Secara retoris, Marhalim terus menegaskan di setiap baitnya, bahwa langkah-langkah menghadapi corona sudah dilakukan. Meski corona hanya –meminjam istilah jawa- wani silit. Itu jelas, seperti Marhalim menyebut corona /hanya datang sebagai pengecut/. Tapi apa corona memang wani silit wedi rai? Mungkin iya, bagi kita yang /kerap lalai menyalakan api iman dalam dada/.

Saat manusia silau dengan gemerlap dunia,  dan lupa dosa-dosa, saat itulah kata Marhalim, corona datang menyerang. Yang apakah artinya, manusia yang selalu menyalakan iman dalam dada, luput dari serangan corona? Saya kira, kena serangan atau tidak, orang beriman akan mati dalam damai.

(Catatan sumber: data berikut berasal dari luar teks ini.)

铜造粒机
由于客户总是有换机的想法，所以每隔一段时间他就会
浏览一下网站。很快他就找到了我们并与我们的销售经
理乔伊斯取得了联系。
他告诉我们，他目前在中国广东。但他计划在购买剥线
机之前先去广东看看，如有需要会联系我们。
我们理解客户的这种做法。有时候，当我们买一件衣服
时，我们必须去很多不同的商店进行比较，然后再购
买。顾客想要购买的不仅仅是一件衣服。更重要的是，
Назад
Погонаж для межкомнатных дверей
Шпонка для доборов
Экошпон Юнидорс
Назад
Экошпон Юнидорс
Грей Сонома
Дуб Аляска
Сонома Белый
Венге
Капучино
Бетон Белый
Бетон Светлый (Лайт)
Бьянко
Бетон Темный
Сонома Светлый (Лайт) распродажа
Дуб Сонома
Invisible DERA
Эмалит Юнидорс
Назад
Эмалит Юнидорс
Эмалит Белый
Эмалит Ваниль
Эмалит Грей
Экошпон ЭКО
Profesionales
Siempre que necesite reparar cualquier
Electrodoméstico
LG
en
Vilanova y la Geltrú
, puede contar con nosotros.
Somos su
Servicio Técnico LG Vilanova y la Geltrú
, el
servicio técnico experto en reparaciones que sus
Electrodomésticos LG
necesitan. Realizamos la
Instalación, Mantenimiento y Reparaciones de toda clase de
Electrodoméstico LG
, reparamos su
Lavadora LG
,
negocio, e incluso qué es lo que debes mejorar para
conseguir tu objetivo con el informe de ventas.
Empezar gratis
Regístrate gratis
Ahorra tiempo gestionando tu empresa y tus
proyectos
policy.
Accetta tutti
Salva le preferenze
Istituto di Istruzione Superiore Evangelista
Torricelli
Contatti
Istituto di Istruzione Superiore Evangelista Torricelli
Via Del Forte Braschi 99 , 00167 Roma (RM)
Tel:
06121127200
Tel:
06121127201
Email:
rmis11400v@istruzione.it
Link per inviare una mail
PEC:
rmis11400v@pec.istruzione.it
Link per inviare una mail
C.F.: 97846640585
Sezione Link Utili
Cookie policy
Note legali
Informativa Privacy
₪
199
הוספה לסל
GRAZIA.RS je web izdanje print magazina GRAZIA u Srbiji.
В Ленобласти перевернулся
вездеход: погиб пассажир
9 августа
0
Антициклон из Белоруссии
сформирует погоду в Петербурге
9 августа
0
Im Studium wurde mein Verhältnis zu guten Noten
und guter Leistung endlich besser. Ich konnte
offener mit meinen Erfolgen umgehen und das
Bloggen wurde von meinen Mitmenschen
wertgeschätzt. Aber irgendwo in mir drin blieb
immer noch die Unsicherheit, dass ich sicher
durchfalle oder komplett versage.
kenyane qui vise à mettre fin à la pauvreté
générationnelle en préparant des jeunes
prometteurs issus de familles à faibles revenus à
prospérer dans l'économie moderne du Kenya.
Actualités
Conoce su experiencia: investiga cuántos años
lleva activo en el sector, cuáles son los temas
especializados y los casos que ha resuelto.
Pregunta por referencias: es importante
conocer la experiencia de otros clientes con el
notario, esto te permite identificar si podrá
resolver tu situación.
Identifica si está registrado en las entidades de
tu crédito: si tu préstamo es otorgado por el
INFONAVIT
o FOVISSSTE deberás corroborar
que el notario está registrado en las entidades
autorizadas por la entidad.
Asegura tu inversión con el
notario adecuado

Saya pun sepakat jika Marhalim sudah tidak peduli, corona itu siapa. Di bait terakhir, saya kira bisa disebut total of meaning dari keutuhan puisi ini. Yang berpesan agar manusia /berdiam dalam diri/ -atau tawakal; setelah pada bait-bait sebelumnya, segala usaha sudah diupayakan-. Dan jangan lupa untuk bercermin, mencari tahu, siapa diri kita sebenarnya. Seperti kata Socrates “Hidup yang tidak dikaji, adalah hidup yang tidak layak untuk dihuni”.